PROTESTANT ERROR: IMAGES AND STATUES ARE IDOLS

Do not make idols and pray to idols Deuteronomy 5:7.

Idolatry is the worship of an idol or cult image, being a physical image, such as a statue, or a person in place of God. Let’s stress that point – IN PLACE OF GOD. In short, Idolatry is the worship of other gods and not the true God. Therefore idols are those that are worship as God but are not.

In Abrahamic religions, namely Judaism and Christianity, idolatry connotes the worship of something or someone other than God as if it were God – AS IF IT WERE GOD. So idolatry is making an image or treating a person or something (IDOLS) as God and give worship as to God. Thus the Bible clearly qualified idolatry as worshiping the statues and images as God. The keyword is worship. 

Therefore the mere making or presence of images and statues is not idolatry if they are not worshiped as God. Let us then first understand what worship means. 

God knows our hearts and minds and he knows if we are worshipping something as God. That is why God even ordered the Israelites to make an Ark of the Covenant with images of Cherubim. God even ordered the making of Saraph image put on the Pole to heal the Israelites. The Temple of Solomon had statues of Angels but again that is ok with God because they are not worshipped. The prohibition of God is well defined which is against worshipping them like God. But while they are not worshiped as God, they are called Holy Things and what is made Holy by God you shall not call profane. In the Old Testament, the Holy Things and Holy Objects of God used by the Priests in performing rites of worship to God in the Tabernacles were to be handled with care and no one can touch them except those that are designated to touch, carry, or hold them. Anyone who was unauthorized to hold or touch them died.
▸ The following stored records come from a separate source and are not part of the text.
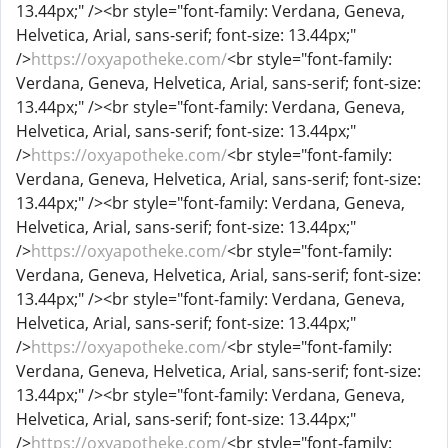
13.44px;" /><br style="font-family: Verdana, Geneva,
Helvetica, Arial, sans-serif; font-size: 13.44px;"
/>
https://oxyapotheke.com/
<br style="font-family:
Verdana, Geneva, Helvetica, Arial, sans-serif; font-size:
13.44px;" /><br style="font-family: Verdana, Geneva,
Helvetica, Arial, sans-serif; font-size: 13.44px;"
/>
https://oxyapotheke.com/
<br style="font-family:
Verdana, Geneva, Helvetica, Arial, sans-serif; font-size:
13.44px;" /><br style="font-family: Verdana, Geneva,
Helvetica, Arial, sans-serif; font-size: 13.44px;"
/>
https://oxyapotheke.com/
<br style="font-family:
Verdana, Geneva, Helvetica, Arial, sans-serif; font-size:
13.44px;" /><br style="font-family: Verdana, Geneva,
Helvetica, Arial, sans-serif; font-size: 13.44px;"
/>
https://oxyapotheke.com/
<br style="font-family:
Verdana, Geneva, Helvetica, Arial, sans-serif; font-size:
13.44px;" /><br style="font-family: Verdana, Geneva,
Helvetica, Arial, sans-serif; font-size: 13.44px;"
/>
https://oxyapotheke.com/
<br style="font-family:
Saints are not idols because they are not worshiped by Catholics. Only the Protestants insist and claim such thing just because the statues adorned the Catholic Churches place of worship. Just like the Tabernacle in the Old Testament which God called a replica of God’s abode in heaven, likewise the Catholic Church place of worship is a replica of what we find in heaven according to the visions of John in Revelation and the Tabernacle in the Desert in Exodus. God surrounded by the saints, elders, and angels who worship and serve him as depicted in the Altar where Jesus on the Cross can be found and the Blessed Virgin Mary, Saints, the Elders (Bishops and Apostles), and Angels.
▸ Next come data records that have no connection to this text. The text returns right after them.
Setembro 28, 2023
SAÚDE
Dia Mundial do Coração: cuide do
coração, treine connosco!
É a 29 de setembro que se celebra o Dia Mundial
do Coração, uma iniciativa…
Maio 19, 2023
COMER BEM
The Saints are real people who lived holy lives and now in heaven that include the Apostles. They continue to pray for us and they are like angels that they know what is happening on earth. They pray for us. Their statues are there in our churches not to worship them as God but as a visible reminder for us that one day we will join them in heaven. Their statues serve to inspire us and to help us focus our prayers on God. The memories of their saintly lives glorify God since their lives encourage others to follow and do the same.